As long as I remain aware of and thankful for my blessings, always look for the good, and honor the life-force coursing within and around me everywhere, I have done my part of the job. I am to focus on living bitachon, living in trust, through seeing the blessings, the good, and the life force, in daylight and in darkness. This is my part of the job; the rest is up to G!d.

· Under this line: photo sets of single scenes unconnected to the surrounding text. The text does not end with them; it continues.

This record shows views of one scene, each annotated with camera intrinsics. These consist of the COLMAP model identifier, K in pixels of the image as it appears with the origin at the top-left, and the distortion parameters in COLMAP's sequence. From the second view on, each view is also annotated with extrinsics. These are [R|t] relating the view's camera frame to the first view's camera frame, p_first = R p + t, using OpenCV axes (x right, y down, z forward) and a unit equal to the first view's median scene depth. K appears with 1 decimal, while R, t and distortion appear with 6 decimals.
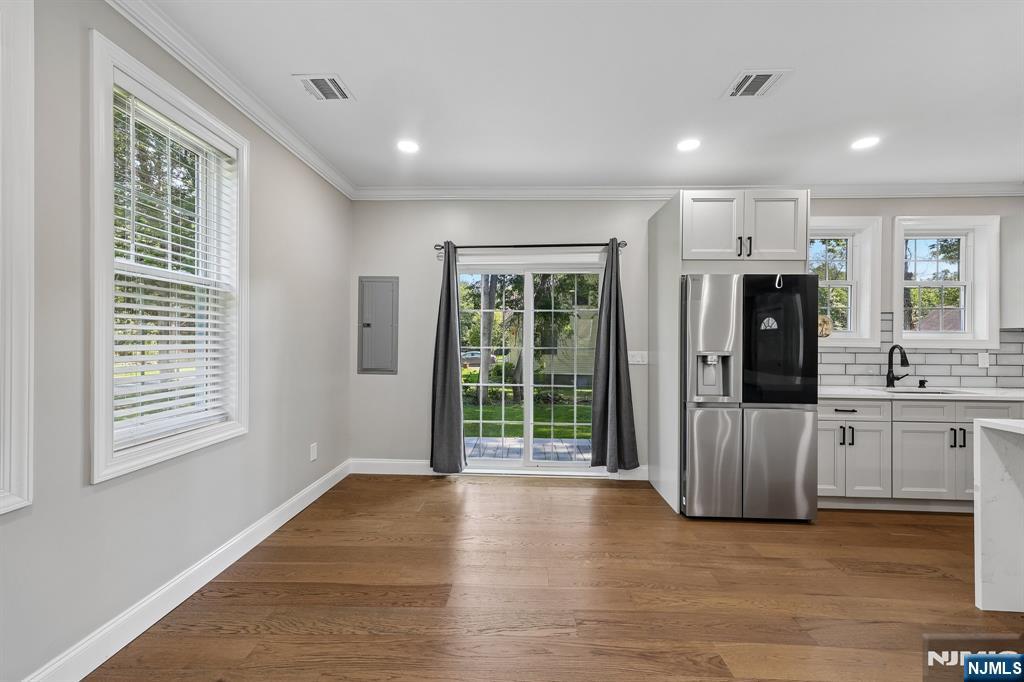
lens RADIAL K [[420.2, 0, 512.2], [0, 420.2, 342.1], [0, 0, 1]] dist [0.002252, 0.001916]
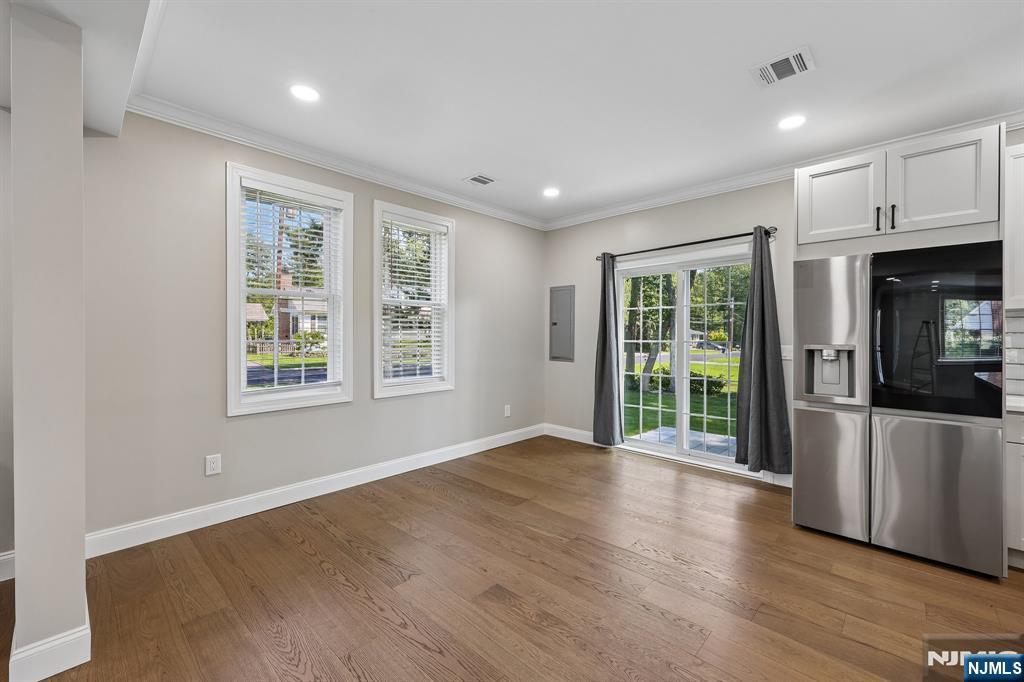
lens RADIAL K [[420.2, 0, 512.1], [0, 420.2, 335.7], [0, 0, 1]] dist [0.002252, 0.001916]
pose [[0.748465, -0.006204, -0.663145, 0.457015], [0.001682, 0.999971, -0.007456, 0.006763], [0.663172, 0.004465, 0.748454, -0.083784]]
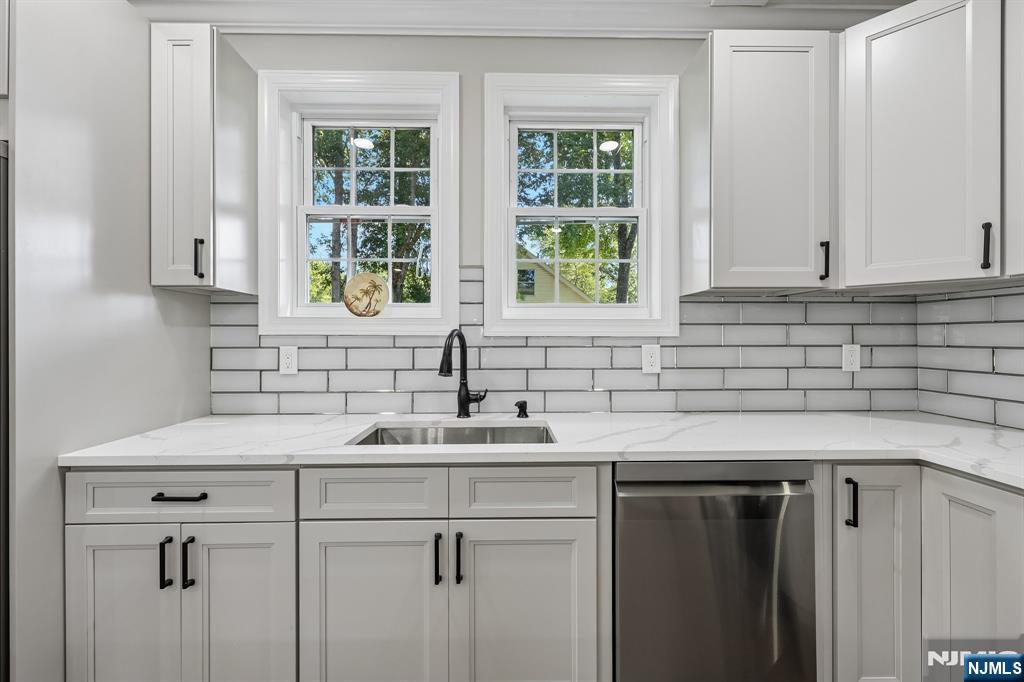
lens RADIAL K [[420.2, 0, 507.5], [0, 420.2, 337.3], [0, 0, 1]] dist [0.002252, 0.001916]
pose [[0.998543, -0.010018, 0.053016, 0.917298], [0.009833, 0.999945, 0.003752, 0.013226], [-0.053050, -0.003225, 0.998587, 0.504186]]
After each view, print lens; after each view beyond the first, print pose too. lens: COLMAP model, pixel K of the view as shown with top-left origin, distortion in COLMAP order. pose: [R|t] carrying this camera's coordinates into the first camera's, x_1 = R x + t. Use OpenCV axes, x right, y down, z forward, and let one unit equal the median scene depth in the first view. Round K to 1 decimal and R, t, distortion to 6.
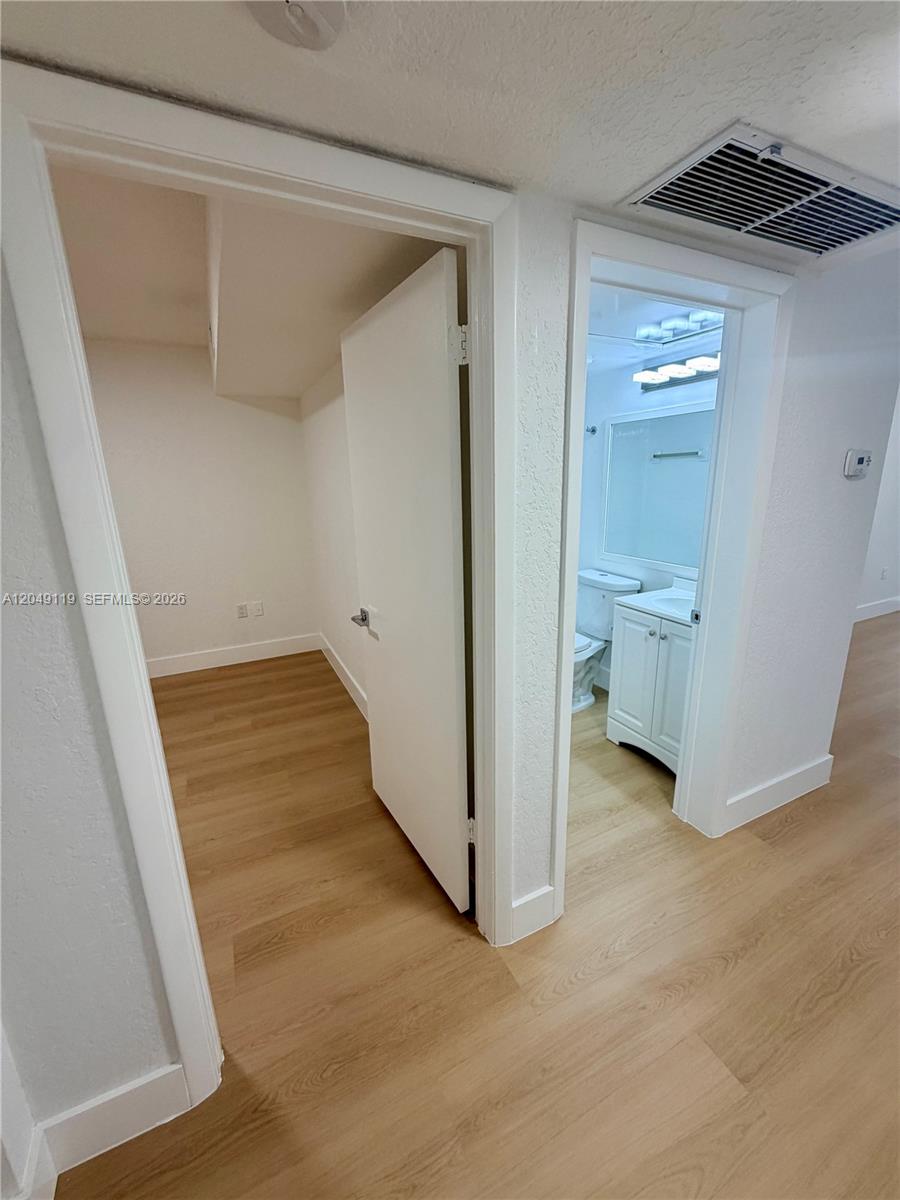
lens RADIAL K [[478.8, 0, 448.8], [0, 478.8, 595.3], [0, 0, 1]] dist [0.000039, -0.000123]
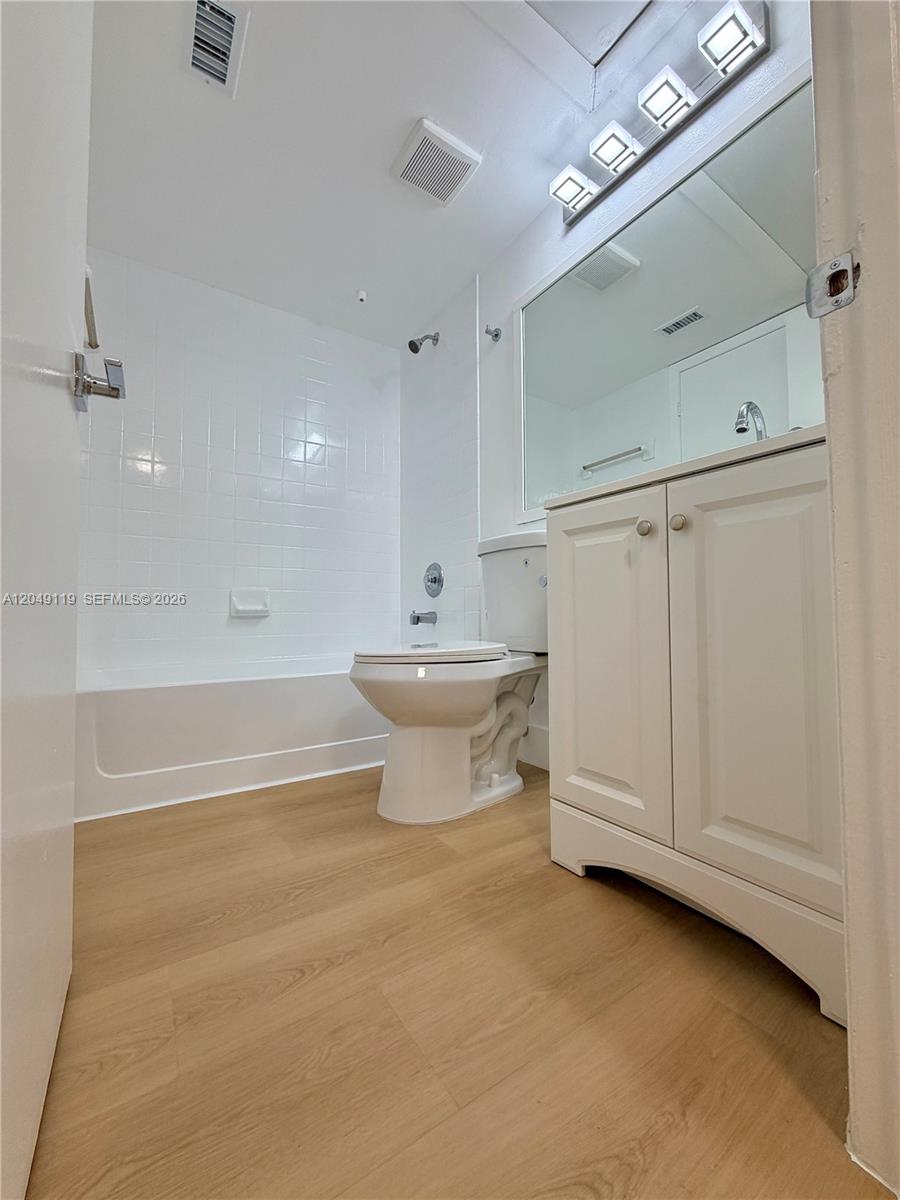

By moving out of a problem-focus, and not trapping myself into the cycle of here’s the problem and here’s the solution I think I should have, I learn to live a bitachon-focused life. I never need concern myself with results or conditions or using G!d like an atm machine who dispenses cash or health or opportunities, large or miniscule. If I am asking for things/situations I think I need, it is coming from the starting point of what I think I don’t have. By starting instead from bitachon, from trust, I am acknowledging that everything I need is already fulfilled, and my part of the job is to show up and be the channel for blessings and goodness out into the world.
By seeing myself as having everything I need already within, and focusing on being a channel of blessing and goodness and life to the world around me, amazingly, I receive what I already give and see. I do not have to return to the starting point of this-is-what-I-have-but-this-is-what-I-need/want. I simply live from the point of I have everything I need already within me, and I choose to be a channel for this flow of blessings and goodness and life out into the world, and as I live that, it becomes reality for me as well.
The Secret and other books and speakers like them told us to focus on little ego and what we think we need and want, even if it’s small things. It’s all about me-me-me and what I can get from the Cosmic atm because of what I lack and think I need. Tammuz calls us to us to see the light, to see with clarity and to act wisely from a place of goodness and trust and clear vision. We don’t need to manifest or finagle results and outcomes. We only need to live a bitachon-focused life, which takes us entirely out of the unending cycle of problem-which-needs-a-solution-which-leads-back-to-problem and around it goes. Overlays of positivity and mental yoga to fill the gap will keep us stuck in this never-ending cycle. Better than either is to live with our soul centers firmly planted in bitachon, trust.
What do you choose to see in your mind? Lack? Problems which need solutions? Negativity that needs the overlay of positivity? While focusing on solutions and positivity are a step towards the right direction, they still keep us locked into the starting point of deficiency and lack and challenges. We have a choice to bypass that altogether!
Are you ready to move into your soul center and see the blessings, the goodness, the life within and around you, already there, trusting that what you choose to see, and channel out into the world, is what you already have? We don’t need to manipulate G!d like a Cosmic atm. When we mend our soul vision, there is no lack. There is blessing and goodness and life all around and within! And we trust that as it is without, so it is within, and vice versa. We are what we believe and how we act, not what we manipulate and manifest. Let us BE the blessings and goodness and life, and that is exactly what we will see and what we will receive!
Let us welcome the gift of Tammuz, of mending our vision and of seeing clearly!